§ **Material shown**:

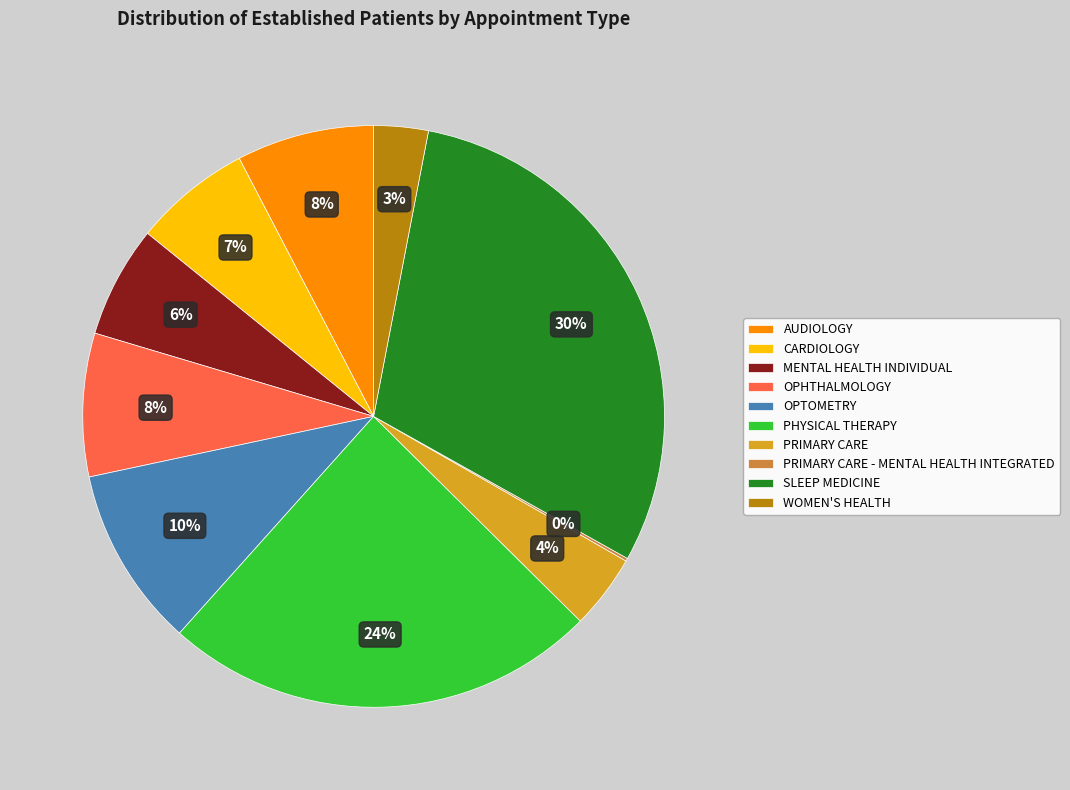

Combined, do OPHTHALMOLOGY and AUDIOLOGY account for over 50%?

No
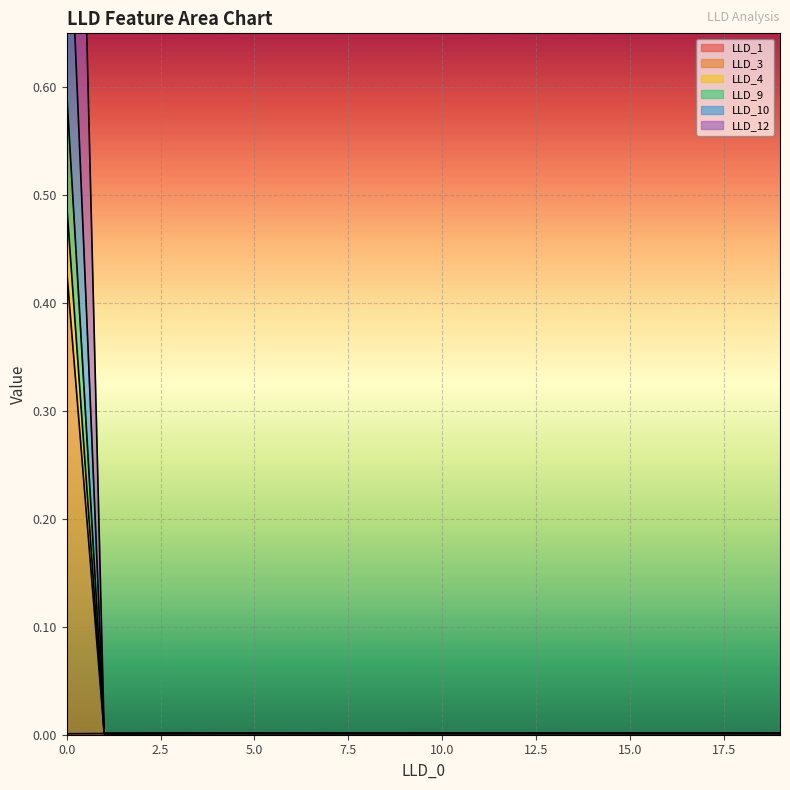

The LLD_9 series shows 0.6 at 0. True or false?

True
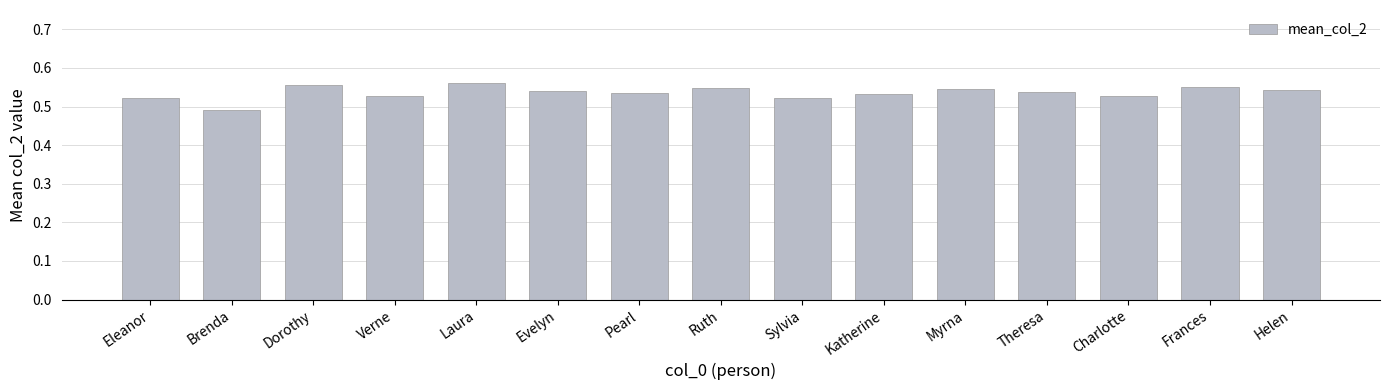

The value at Katherine is 0.3. True or false?

False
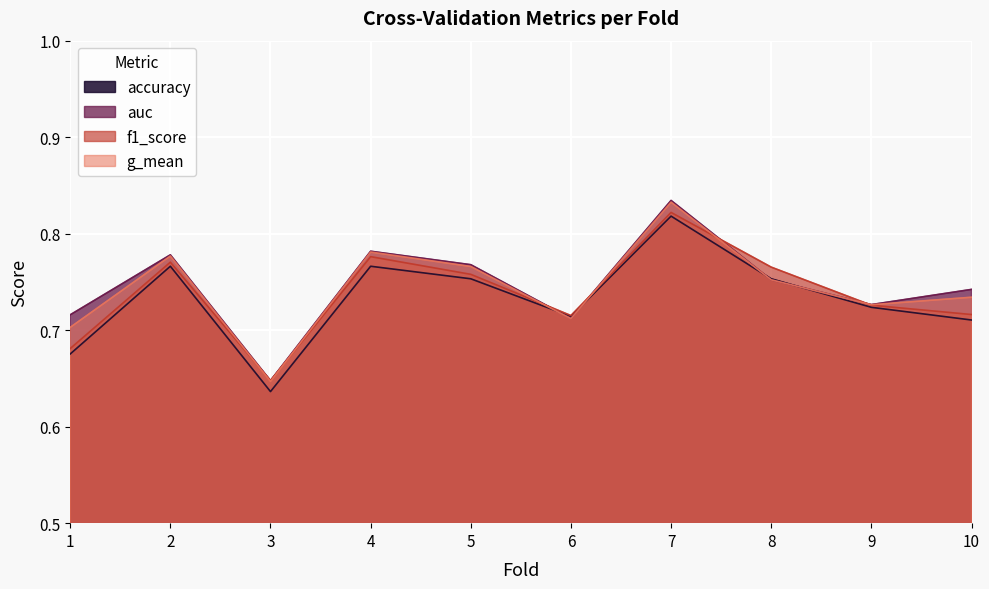

How many lines are shown in the chart?

4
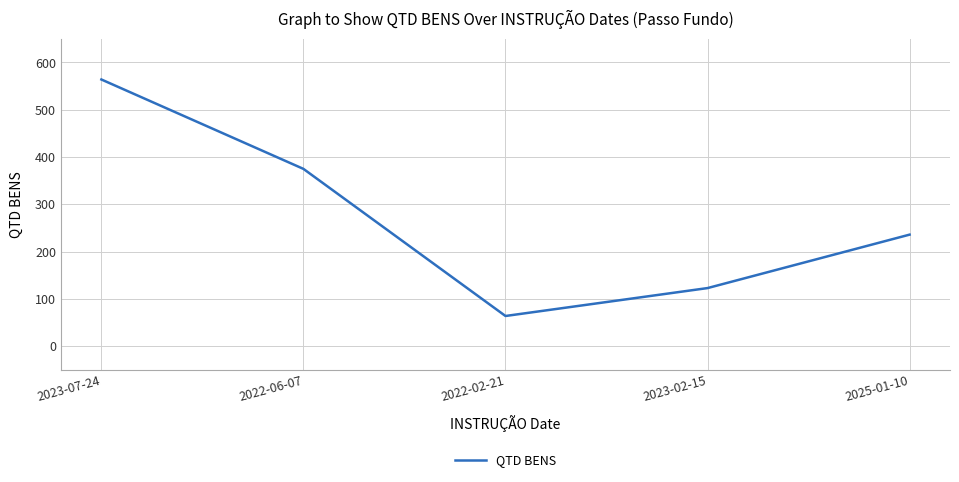

What is the smallest value displayed?

64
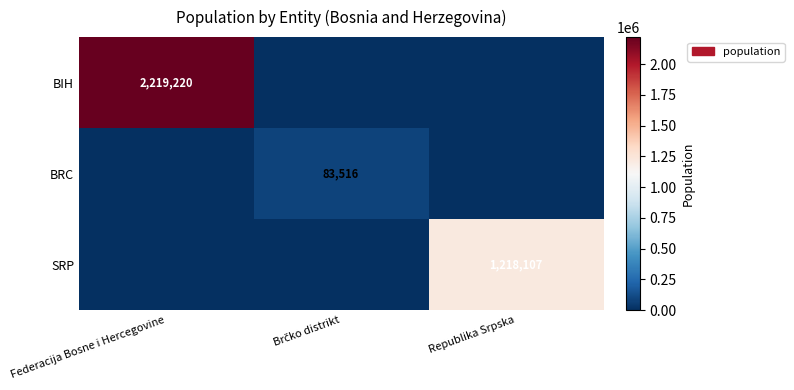

The BRC series shows 83516 at Brčko distrikt. True or false?

True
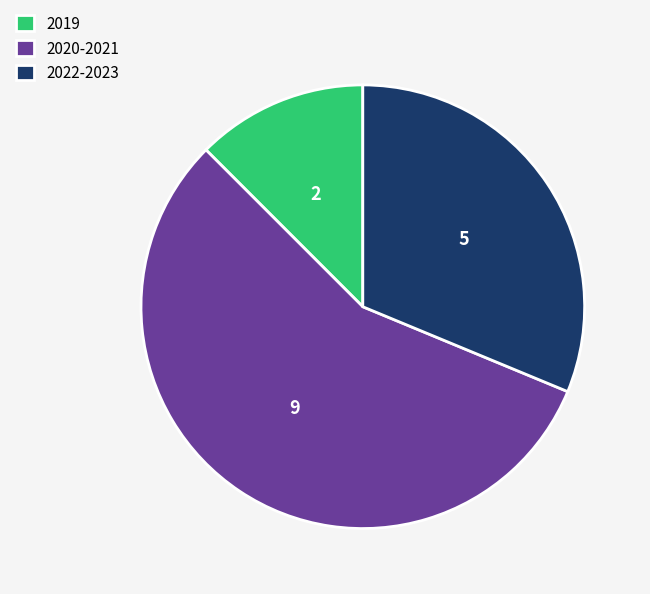

Is 2019 the majority of the pie?

No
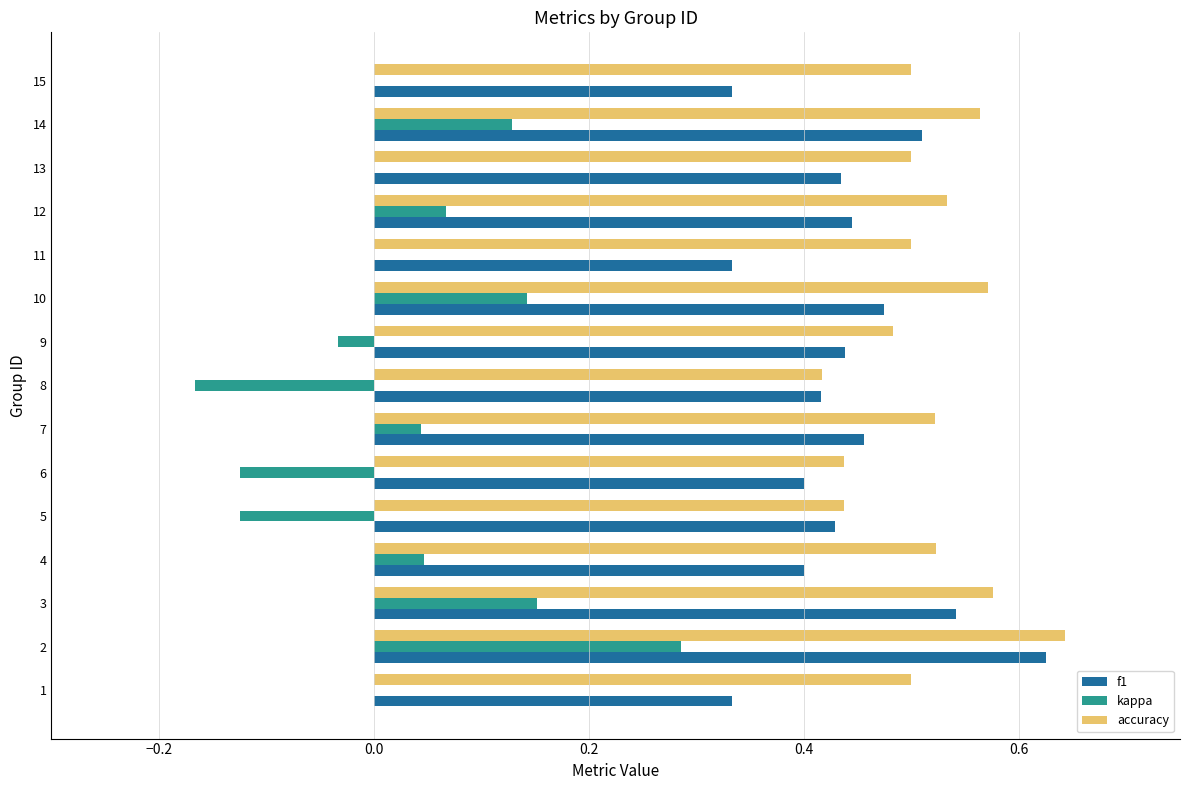

Is the value of f1 at 7 greater than the value of accuracy at 14?

No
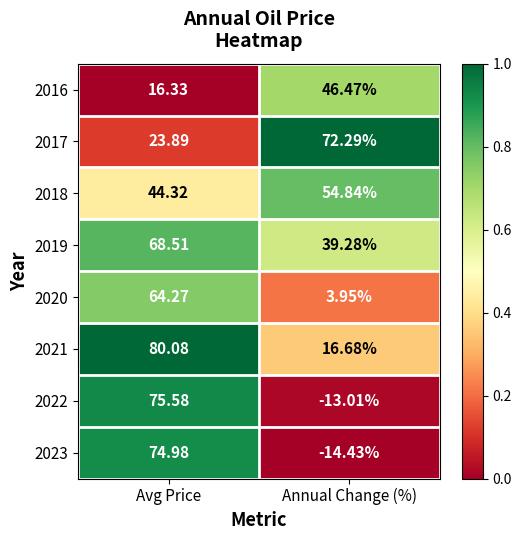

Where is 2020 nearest to the value 34?

Annual Change (%)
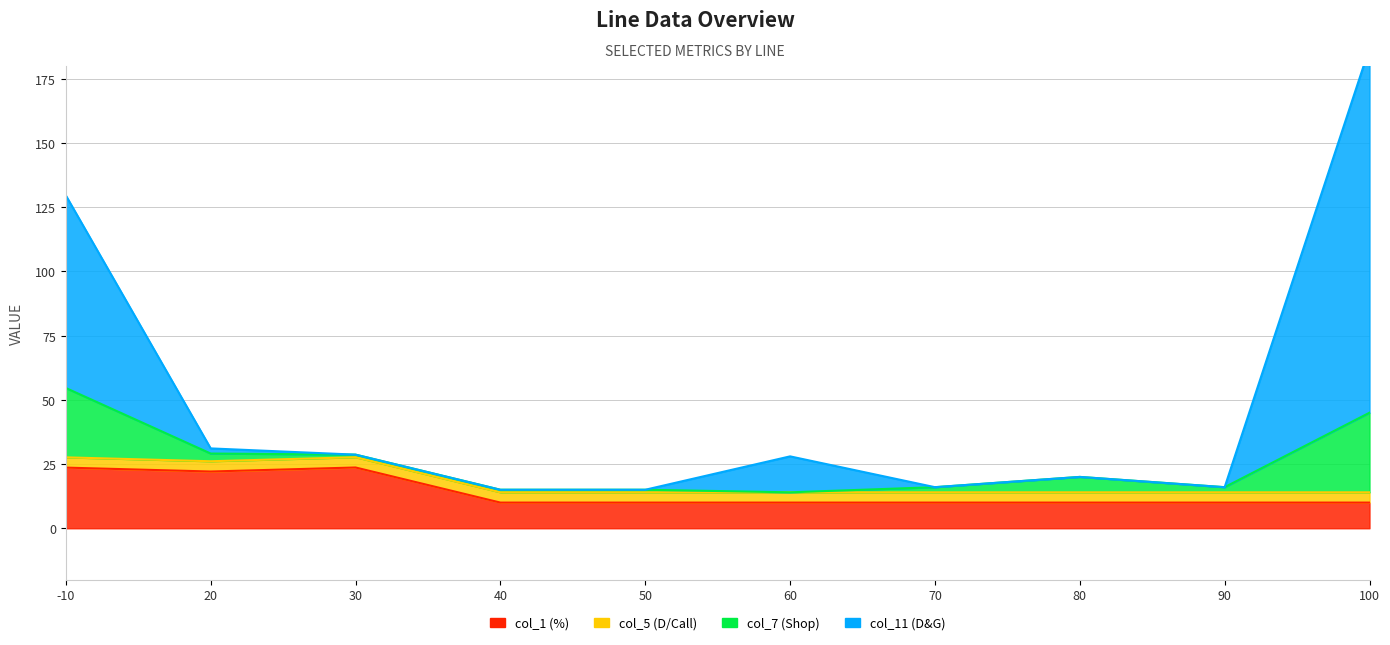

Does the chart display data point markers on the line(s)?

No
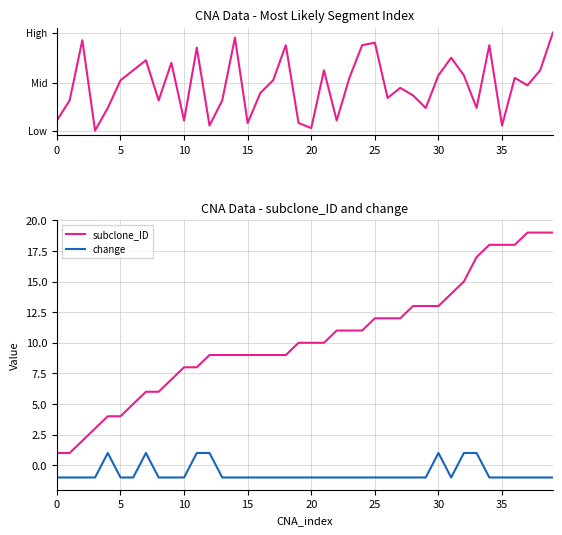

True or false: seg_index and change cross at least once.

False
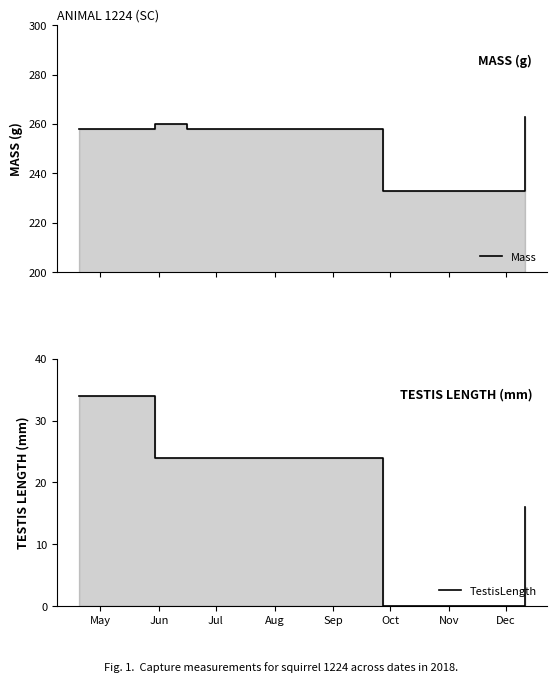

How many lines are shown in the chart?

2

§ **Work item**:
Locate each line in the records above that contains the string "True", and copy every such line.

§ **Exercise output**:
The LLD_9 series shows 0.6 at 0. True or false?
True
The value at Katherine is 0.3. True or false?
The BRC series shows 83516 at Brčko distrikt. True or false?
True
True or false: seg_index and change cross at least once.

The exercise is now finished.